▸ **Problem to work on**: Would you return, word for word, the lines of the data below from the line with "espaço nas dimensões em que" through the line with "gratidão, é mostrar gratidão quando", and no others?

----

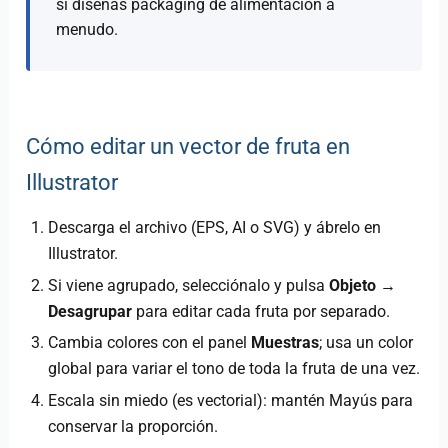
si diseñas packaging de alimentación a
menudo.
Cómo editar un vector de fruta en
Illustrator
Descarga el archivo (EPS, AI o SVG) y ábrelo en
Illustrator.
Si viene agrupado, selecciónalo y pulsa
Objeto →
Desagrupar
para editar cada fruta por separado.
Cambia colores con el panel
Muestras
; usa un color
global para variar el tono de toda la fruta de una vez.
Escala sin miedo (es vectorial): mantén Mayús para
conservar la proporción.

----

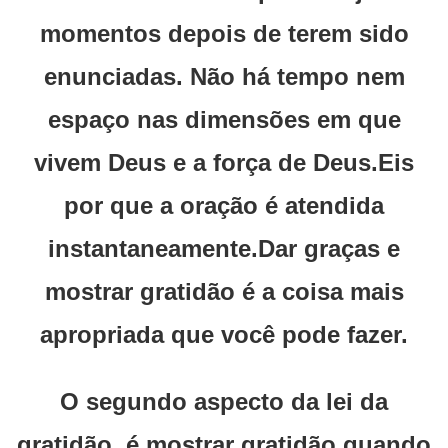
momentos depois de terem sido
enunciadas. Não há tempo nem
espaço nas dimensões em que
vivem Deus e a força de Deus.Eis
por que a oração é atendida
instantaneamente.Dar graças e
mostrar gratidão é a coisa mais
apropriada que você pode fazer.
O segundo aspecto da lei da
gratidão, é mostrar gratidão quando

----

▸ **Task output**:
espaço nas dimensões em que
vivem Deus e a força de Deus.Eis
por que a oração é atendida
instantaneamente.Dar graças e
mostrar gratidão é a coisa mais
apropriada que você pode fazer.
O segundo aspecto da lei da
gratidão, é mostrar gratidão quando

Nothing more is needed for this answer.